[Start of section]

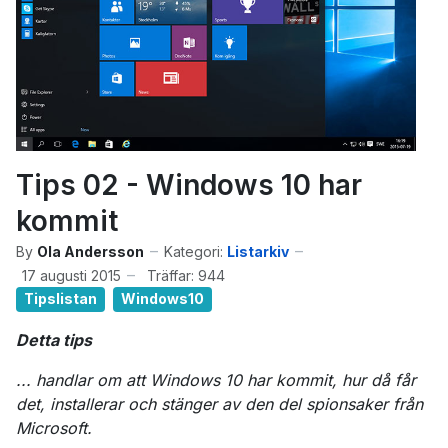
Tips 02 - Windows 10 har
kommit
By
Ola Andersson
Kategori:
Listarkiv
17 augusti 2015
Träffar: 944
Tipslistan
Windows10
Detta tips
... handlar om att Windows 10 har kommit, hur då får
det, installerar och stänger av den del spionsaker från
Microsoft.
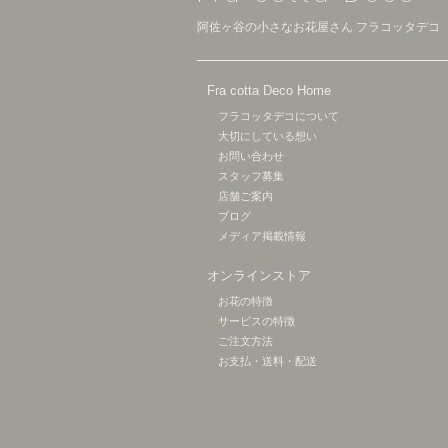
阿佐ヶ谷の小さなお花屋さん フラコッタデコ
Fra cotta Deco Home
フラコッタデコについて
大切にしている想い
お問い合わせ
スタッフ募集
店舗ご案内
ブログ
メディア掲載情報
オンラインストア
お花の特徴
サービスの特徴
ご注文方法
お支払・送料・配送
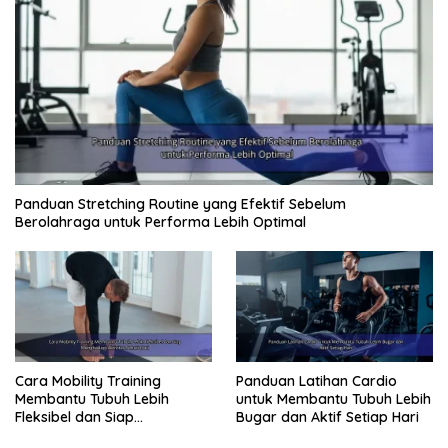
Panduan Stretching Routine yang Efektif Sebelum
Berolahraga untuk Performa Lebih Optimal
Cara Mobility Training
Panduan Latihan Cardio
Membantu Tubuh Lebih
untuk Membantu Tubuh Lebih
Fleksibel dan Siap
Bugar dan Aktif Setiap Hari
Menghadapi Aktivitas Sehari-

[End of section]
[Start of section]

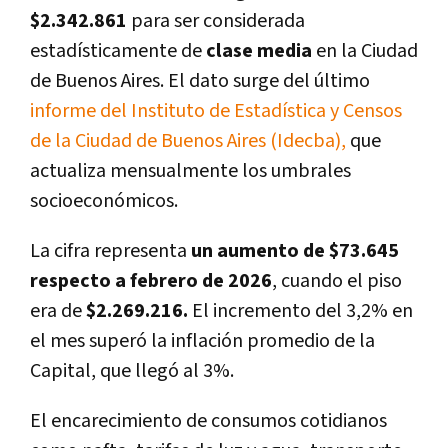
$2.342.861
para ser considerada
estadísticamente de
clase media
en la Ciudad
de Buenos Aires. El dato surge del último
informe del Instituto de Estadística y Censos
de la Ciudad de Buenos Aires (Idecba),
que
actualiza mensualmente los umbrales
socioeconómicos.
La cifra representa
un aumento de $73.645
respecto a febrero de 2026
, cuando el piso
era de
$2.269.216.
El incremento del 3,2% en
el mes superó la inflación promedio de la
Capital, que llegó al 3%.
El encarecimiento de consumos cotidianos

[End of section]

● **Assigned task**: Copy out, from the data above, each line where the string "Tubuh" is present.

● **Answer below**:
Membantu Tubuh Lebih
untuk Membantu Tubuh Lebih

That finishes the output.